Express as a numbered list, leaving out blank lines, every line of the listing below from the one containing "Transcribe the guitar" through the end of the listing, both ends included.

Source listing
+ + + + +

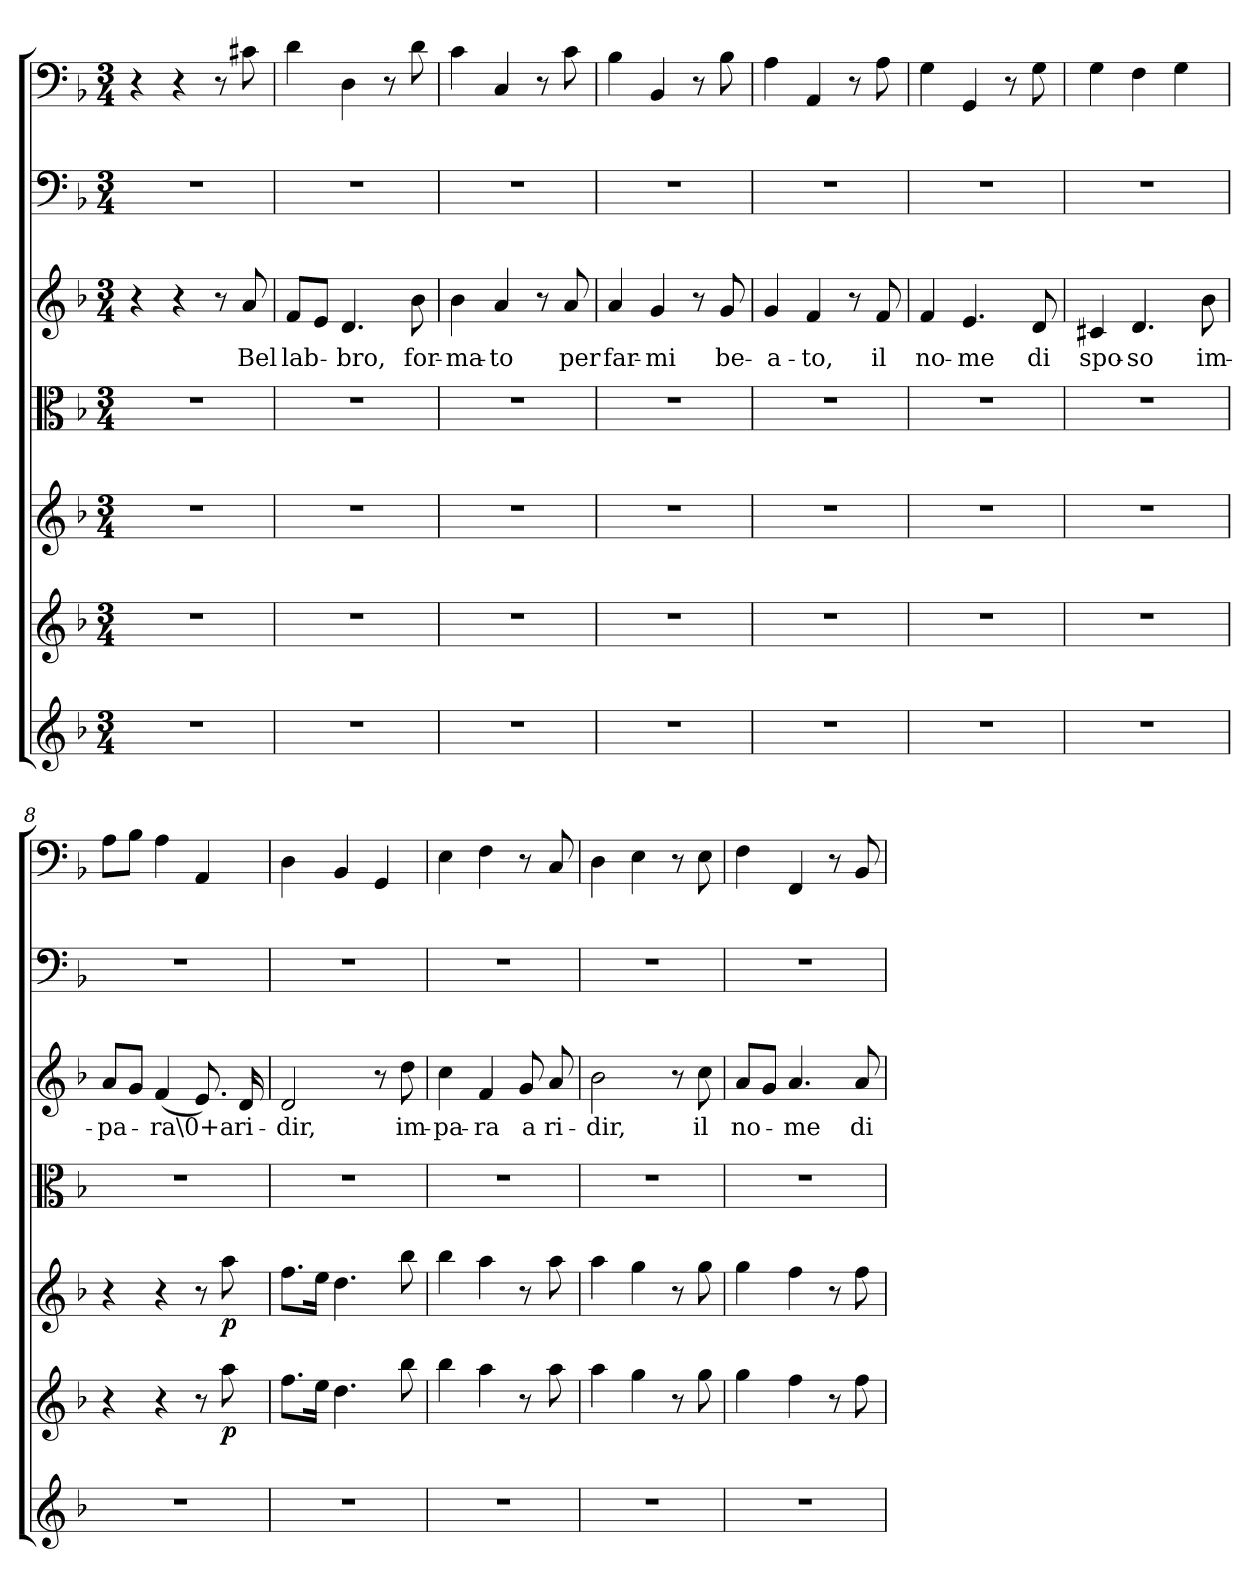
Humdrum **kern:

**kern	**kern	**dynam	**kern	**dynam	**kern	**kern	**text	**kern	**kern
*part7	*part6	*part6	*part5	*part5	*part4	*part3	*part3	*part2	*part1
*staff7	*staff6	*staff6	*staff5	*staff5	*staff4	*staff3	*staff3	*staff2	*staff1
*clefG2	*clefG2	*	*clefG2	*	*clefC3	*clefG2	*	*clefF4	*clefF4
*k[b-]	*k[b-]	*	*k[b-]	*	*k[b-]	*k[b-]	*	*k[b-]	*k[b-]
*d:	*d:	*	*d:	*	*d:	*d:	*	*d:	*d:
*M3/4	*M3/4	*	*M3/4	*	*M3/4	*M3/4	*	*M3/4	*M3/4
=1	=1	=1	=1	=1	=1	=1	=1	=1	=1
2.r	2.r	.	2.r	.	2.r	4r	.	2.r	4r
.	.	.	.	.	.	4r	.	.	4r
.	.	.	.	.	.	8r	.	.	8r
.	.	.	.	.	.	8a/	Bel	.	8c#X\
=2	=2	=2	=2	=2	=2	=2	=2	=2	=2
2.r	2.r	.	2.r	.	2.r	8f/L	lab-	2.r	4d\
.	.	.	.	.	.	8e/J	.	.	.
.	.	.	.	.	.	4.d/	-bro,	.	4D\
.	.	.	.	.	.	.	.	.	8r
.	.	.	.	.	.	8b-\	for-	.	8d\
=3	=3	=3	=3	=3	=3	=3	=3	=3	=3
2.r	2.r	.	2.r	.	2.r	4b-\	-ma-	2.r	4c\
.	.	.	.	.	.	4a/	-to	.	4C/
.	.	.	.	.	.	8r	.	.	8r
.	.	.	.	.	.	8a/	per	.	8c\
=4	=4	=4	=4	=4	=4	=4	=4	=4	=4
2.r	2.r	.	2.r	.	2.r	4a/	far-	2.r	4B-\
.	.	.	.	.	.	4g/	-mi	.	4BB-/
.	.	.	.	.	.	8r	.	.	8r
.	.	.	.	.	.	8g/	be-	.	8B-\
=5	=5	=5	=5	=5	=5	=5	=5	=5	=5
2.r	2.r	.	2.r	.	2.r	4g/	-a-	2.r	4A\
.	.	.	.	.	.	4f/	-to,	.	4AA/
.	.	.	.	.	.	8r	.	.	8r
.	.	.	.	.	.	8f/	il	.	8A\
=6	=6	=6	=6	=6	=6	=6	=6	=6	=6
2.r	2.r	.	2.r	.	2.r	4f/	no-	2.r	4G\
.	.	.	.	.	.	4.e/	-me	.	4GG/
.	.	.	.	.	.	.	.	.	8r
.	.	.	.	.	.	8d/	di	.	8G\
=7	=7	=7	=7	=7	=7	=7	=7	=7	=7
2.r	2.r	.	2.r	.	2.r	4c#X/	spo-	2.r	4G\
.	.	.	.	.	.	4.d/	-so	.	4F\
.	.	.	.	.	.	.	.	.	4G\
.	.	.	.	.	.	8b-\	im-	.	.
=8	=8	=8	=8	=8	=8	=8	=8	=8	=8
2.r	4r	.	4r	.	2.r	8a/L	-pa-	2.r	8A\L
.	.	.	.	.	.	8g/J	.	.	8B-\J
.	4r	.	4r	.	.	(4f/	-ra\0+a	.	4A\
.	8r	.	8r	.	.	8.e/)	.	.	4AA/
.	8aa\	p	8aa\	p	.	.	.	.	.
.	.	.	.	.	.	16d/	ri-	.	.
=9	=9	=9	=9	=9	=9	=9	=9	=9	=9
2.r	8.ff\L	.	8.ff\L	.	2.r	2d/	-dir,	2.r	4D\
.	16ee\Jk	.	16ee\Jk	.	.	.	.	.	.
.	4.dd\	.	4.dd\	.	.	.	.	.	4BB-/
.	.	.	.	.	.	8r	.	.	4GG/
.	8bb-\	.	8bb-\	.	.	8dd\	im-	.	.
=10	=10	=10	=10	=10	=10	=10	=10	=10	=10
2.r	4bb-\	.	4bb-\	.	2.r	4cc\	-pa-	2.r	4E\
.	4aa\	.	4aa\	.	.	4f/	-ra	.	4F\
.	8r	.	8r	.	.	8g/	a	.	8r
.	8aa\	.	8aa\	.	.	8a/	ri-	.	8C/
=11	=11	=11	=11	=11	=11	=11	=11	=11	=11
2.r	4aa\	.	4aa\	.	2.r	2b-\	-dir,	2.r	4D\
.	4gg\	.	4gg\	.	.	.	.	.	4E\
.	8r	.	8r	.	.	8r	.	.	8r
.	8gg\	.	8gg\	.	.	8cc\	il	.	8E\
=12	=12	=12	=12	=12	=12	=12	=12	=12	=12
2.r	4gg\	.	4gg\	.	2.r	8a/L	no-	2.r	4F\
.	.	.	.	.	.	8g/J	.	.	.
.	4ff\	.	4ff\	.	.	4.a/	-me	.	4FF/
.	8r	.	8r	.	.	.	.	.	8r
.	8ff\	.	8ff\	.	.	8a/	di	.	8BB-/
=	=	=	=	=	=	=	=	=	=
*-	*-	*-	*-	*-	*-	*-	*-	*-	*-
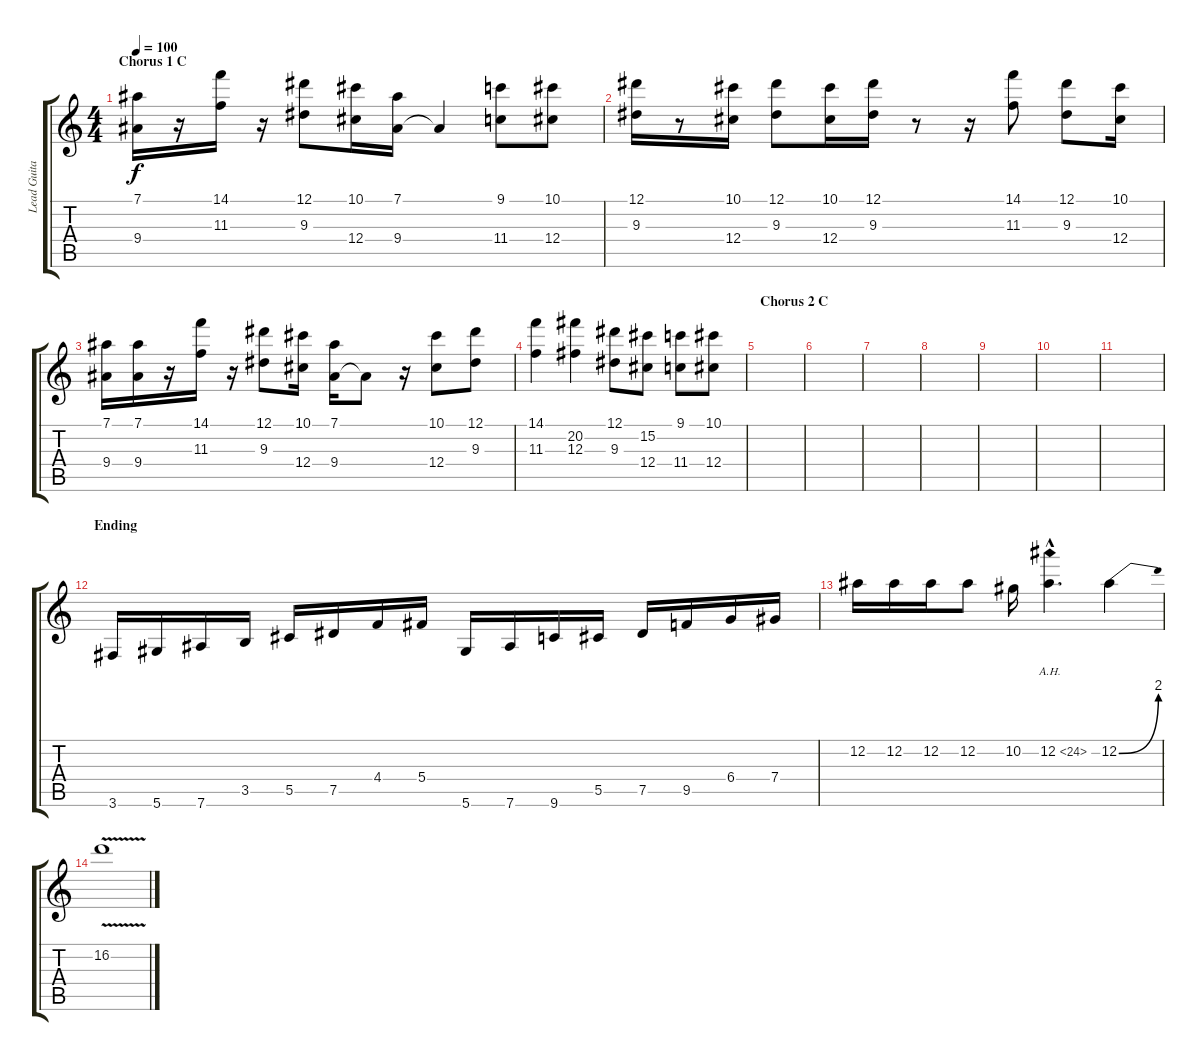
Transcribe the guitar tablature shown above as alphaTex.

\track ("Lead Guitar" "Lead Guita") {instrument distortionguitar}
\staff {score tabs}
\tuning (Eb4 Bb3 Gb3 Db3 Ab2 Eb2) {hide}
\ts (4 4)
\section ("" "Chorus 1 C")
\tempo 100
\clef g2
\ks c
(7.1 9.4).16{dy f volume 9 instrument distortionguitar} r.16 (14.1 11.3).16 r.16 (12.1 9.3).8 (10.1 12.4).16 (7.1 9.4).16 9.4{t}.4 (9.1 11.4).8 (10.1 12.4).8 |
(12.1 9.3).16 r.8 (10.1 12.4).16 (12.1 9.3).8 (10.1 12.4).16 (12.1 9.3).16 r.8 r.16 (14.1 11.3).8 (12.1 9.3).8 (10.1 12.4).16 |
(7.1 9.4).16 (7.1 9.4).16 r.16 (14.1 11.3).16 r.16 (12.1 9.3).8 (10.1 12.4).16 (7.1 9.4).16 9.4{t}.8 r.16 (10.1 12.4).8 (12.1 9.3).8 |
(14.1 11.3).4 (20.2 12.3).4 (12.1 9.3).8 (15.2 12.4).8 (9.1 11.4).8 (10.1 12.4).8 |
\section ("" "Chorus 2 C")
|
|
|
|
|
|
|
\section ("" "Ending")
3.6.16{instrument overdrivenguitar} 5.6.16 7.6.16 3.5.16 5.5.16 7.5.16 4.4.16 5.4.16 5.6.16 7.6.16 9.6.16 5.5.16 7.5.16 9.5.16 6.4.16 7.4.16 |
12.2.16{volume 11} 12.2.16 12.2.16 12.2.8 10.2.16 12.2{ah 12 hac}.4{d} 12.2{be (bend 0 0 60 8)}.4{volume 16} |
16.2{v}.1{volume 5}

+ + + + +

- _RESULT FOR THIS EXERCISE_
1. Transcribe the guitar tablature shown above as alphaTex.
2. \track ("Lead Guitar" "Lead Guita") {instrument distortionguitar}
3. \staff {score tabs}
4. \tuning (Eb4 Bb3 Gb3 Db3 Ab2 Eb2) {hide}
5. \ts (4 4)
6. \section ("" "Chorus 1 C")
7. \tempo 100
8. \clef g2
9. \ks c
10. (7.1 9.4).16{dy f volume 9 instrument distortionguitar} r.16 (14.1 11.3).16 r.16 (12.1 9.3).8 (10.1 12.4).16 (7.1 9.4).16 9.4{t}.4 (9.1 11.4).8 (10.1 12.4).8 |
11. (12.1 9.3).16 r.8 (10.1 12.4).16 (12.1 9.3).8 (10.1 12.4).16 (12.1 9.3).16 r.8 r.16 (14.1 11.3).8 (12.1 9.3).8 (10.1 12.4).16 |
12. (7.1 9.4).16 (7.1 9.4).16 r.16 (14.1 11.3).16 r.16 (12.1 9.3).8 (10.1 12.4).16 (7.1 9.4).16 9.4{t}.8 r.16 (10.1 12.4).8 (12.1 9.3).8 |
13. (14.1 11.3).4 (20.2 12.3).4 (12.1 9.3).8 (15.2 12.4).8 (9.1 11.4).8 (10.1 12.4).8 |
14. \section ("" "Chorus 2 C")
15. |
16. |
17. |
18. |
19. |
20. |
21. |
22. \section ("" "Ending")
23. 3.6.16{instrument overdrivenguitar} 5.6.16 7.6.16 3.5.16 5.5.16 7.5.16 4.4.16 5.4.16 5.6.16 7.6.16 9.6.16 5.5.16 7.5.16 9.5.16 6.4.16 7.4.16 |
24. 12.2.16{volume 11} 12.2.16 12.2.16 12.2.8 10.2.16 12.2{ah 12 hac}.4{d} 12.2{be (bend 0 0 60 8)}.4{volume 16} |
25. 16.2{v}.1{volume 5}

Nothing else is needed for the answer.